Dáil debates

Wednesday, 2 June 2010

Adoption Bill 2009 [Seanad]: Report Stage (Resumed)

 

6:00 pm

Photo of Kathleen LynchKathleen Lynch (Cork North Central, Labour)

I do not for one minute believe the Minister of State or his officials are deliberately setting out to be obstructive or heartless. They are people who live much the same lives as the rest of us. This is why I am puzzled about what is left out of the Bill before us.

I cannot understand why we are not dealing with the issues of tracing and medical records. If we want to buy a mobile telephone, we are asked for a medical history. Before we can open a bank account or get a loan from a credit union, we are asked about our history of heart attacks, epilepsy or diabetes and, if our parents are dead, what caused their deaths. Why is this not the case for a child who is adopted? All that is needed is the history and we would not even need to share names. People are driven by the desperate need to know where they came from, their family histories and their genetic predisposition.

The Minister of State should reconsider this section. If he thought about it for any length of time he would realise that the bogey men who scared us in our youth no longer exist. The church no longer plays a dominant role in adoption or in other areas of our lives. I have yet to meet a person, whether adoptive parent or adopted child, who would object to this provision. Will the Minister of State explain why he is rejecting these amendments? Where is the obstacle and who is objecting?

This evening, I spoke to a group of ten women from Cork who have been following the debate on the Bill from the Visitors' Gallery. They thought the arguments were very clear and understandable. One of the women, who was in her 50s, told me separately about the difficulties she faced in getting information on her adoptive parents. She named the adoption agency involved - given that she is from Cork it would not be difficult to identify it - and told me that she fought unsuccessfully for years to retrieve the information she needed. Who does not want that woman to know where she came from or what happened to her parents? I am sure her parents and their family are long past caring at this stage. The adoption agency in question no longer exists. Clearly somebody is making the argument that people should not have information that is critical to their well-being. As Deputy Burton correctly noted, there is no way separate legislation will be introduced before the Government falls.

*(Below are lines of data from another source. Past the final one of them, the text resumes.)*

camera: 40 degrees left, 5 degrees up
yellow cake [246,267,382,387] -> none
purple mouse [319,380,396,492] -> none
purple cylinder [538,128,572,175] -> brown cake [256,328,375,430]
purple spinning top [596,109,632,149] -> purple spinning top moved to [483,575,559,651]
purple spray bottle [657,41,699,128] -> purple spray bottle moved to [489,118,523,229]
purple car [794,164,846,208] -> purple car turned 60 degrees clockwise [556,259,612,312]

The last occasion this Bill was debated, I sat down with a group of people in the restaurant to discuss open adoptions, transparency and traceability of medical records. Of the five people sitting at the table, one was adopted and another was married to an adopted man. This is not a small issue or one which affects only a few people. The two people in question saw no difficulty with providing medical records. Why should they not have this information?

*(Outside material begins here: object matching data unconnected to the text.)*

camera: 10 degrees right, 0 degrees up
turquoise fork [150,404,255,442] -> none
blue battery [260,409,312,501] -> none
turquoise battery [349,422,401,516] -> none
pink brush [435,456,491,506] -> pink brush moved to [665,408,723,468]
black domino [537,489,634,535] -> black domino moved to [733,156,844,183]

We could put safeguards in place. If an adopted child who turns 18 decides to trace his or her parents but the parent does not wish to make contact, protections can be given. However, the option should remain open because someone may have an entirely different view of the world at the age of 18 or 23.

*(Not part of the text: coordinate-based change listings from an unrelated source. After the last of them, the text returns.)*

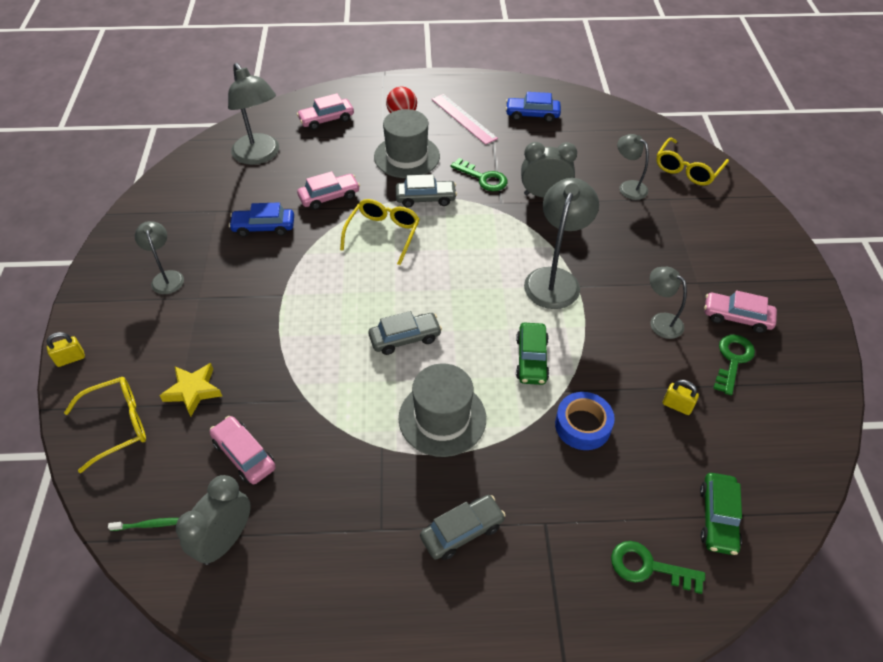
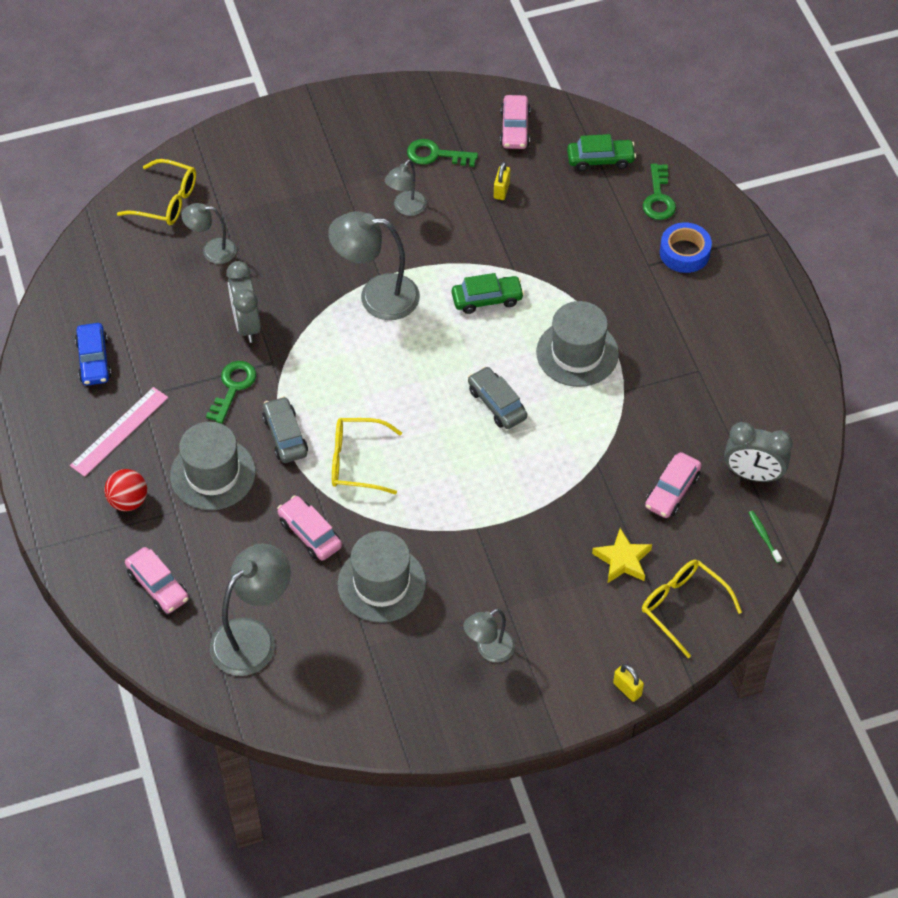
camera: 105 degrees left, 5 degrees up
blue car [229,203,294,237] -> grey hat [338,531,426,623]
grey car [420,495,506,560] -> none
blue tape [555,392,615,450] -> blue tape moved to [660,222,712,273]
grey lamp [617,134,649,200] -> grey lamp turned 60 degrees clockwise [181,203,237,264]
pink car [704,291,777,333] -> pink car moved to [500,95,530,149]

What organisation or individual is preventing this from happening? I do not believe the Minister of State or his officials woke up one morning and decided they would not allow this to happen. Somebody made a cogent argument against this proposal and the Minister of State needs to tell us who it was. It is interesting that seven years will be the age at which a child's opinion about who he or she wants to live with will be respected.

I urge the Minister of State to reconsider. Usually when we ask Ministers to amend legislation, we urge them to be brave but this matter does not even require bravery. It is a question of saying that we need to grow up and act like adults. Adoption is not the secret that it used to be. It is evident in today's Ireland who is adopted because usually foreign adoptions are involved. Domestic adoptions have become very rare. People are open about fertility treatment and adopting. Whose secret is the Minister of State keeping? Who argued against allowing people, even those in their 50s, to know who they are? I ask the Minister of State to reconsider his position on this issue. It is not a case of showing bravery but one of growing up, being adult and allowing people to find out what they need to know without having to go through the awful trauma of constantly being pushed back by the organisations that have control of the information. Those days are long gone.